Industry Environment and Fiscal 2008 Results

The price of crude oil, after rising steadily from the start of 2008 to peak at a historic high of over US$140 a barrel, by year’s end had plummeted to around US$30 a barrel. Not only higher prices for gasoline and kerosene  led by skyrocketing crude oil price, but also the economic slowdown, culminated in a decline in Japan’s energy consumption. This trend was especially evident in domestic demand for petroleum products. Moreover, this situation showed no signs of recovering as consumer demand receded in pace with falling prices from autumn onwards, as the shift to electric power and natural gas gained momentum.


In contrast, a renaissance in nuclear energy is taking place as international frameworks emerge in an effort to restrict greenhouse gas emissions, and the procurement race to sources of uranium, is now heated as countries turn renewed attention to nuclear power generation as an effective means to counter global warming.


In this climate, we moved forward in oil and gas E&P with production and development work at existing mining blocks, and strove to win promising new projects. In LNG, we concentrated on maintaining operational consistency in existing projects in Qatar and Equatorial Guinea, and continued working hard ahead of the start of operations at the Peru LNG Project.

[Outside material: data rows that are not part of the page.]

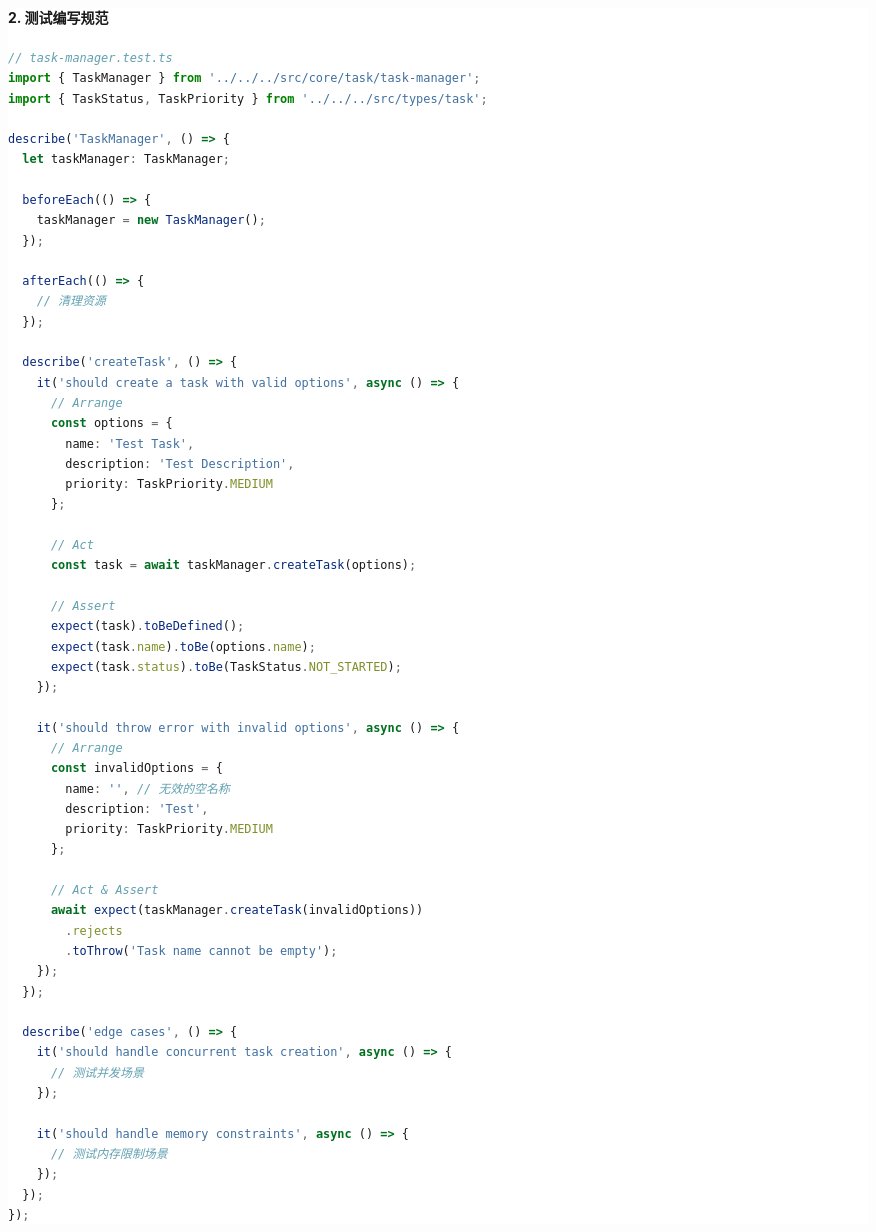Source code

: #### 2. 测试编写规范

```typescript
// task-manager.test.ts
import { TaskManager } from '../../../src/core/task/task-manager';
import { TaskStatus, TaskPriority } from '../../../src/types/task';

describe('TaskManager', () => {
  let taskManager: TaskManager;

  beforeEach(() => {
    taskManager = new TaskManager();
  });

  afterEach(() => {
    // 清理资源
  });

  describe('createTask', () => {
    it('should create a task with valid options', async () => {
      // Arrange
      const options = {
        name: 'Test Task',
        description: 'Test Description',
        priority: TaskPriority.MEDIUM
      };

      // Act
      const task = await taskManager.createTask(options);

      // Assert
      expect(task).toBeDefined();
      expect(task.name).toBe(options.name);
      expect(task.status).toBe(TaskStatus.NOT_STARTED);
    });

    it('should throw error with invalid options', async () => {
      // Arrange
      const invalidOptions = {
        name: '', // 无效的空名称
        description: 'Test',
        priority: TaskPriority.MEDIUM
      };

      // Act & Assert
      await expect(taskManager.createTask(invalidOptions))
        .rejects
        .toThrow('Task name cannot be empty');
    });
  });

  describe('edge cases', () => {
    it('should handle concurrent task creation', async () => {
      // 测试并发场景
    });

    it('should handle memory constraints', async () => {
      // 测试内存限制场景
    });
  });
});
```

In petroleum product trading, we relied on various risk management tools to cope with extreme price volatility in the oil market, leveraging networks in Japan and globally in a drive to supply competitive petroleum products. In the petroleum product marketing area, we offered unique and highvalue- added services. In nuclear fuel, we eyed new opportunities to invest in uranium mines beyond our existing projects, and sought to expand our efforts in each phase of the nuclear fuel cycle.

Initiatives in Fiscal 2009

In oil and gas E&P, one of our strategic business fields, the division is promoting production and development work at existing mining blocks while continuing to search for promising new projects. In LNG, we continuously try to take part in new projects and take steps to build our value chain.


In petroleum trading, to ensure that we thrive amid hardening competition, we are expanding our global activities, with the goal of strengthening our existing business base and expanding new initiatives. In the petroleum product marketing area, we aim to put ourselves at an advantageous position among the industry by reinforcing relationships with suppliers to enhance our procurement capabilities, and by pursuing more efficient operations. In nuclear fuel, our focus remains on expanding measures targeting each phase of the nuclear fuel cycle, which include seeking out new opportunities for uranium mine investment.


The division will optimally coordinate operations in its five strategic business fields while aggressively pioneering new commercial goods and innovative trading flows.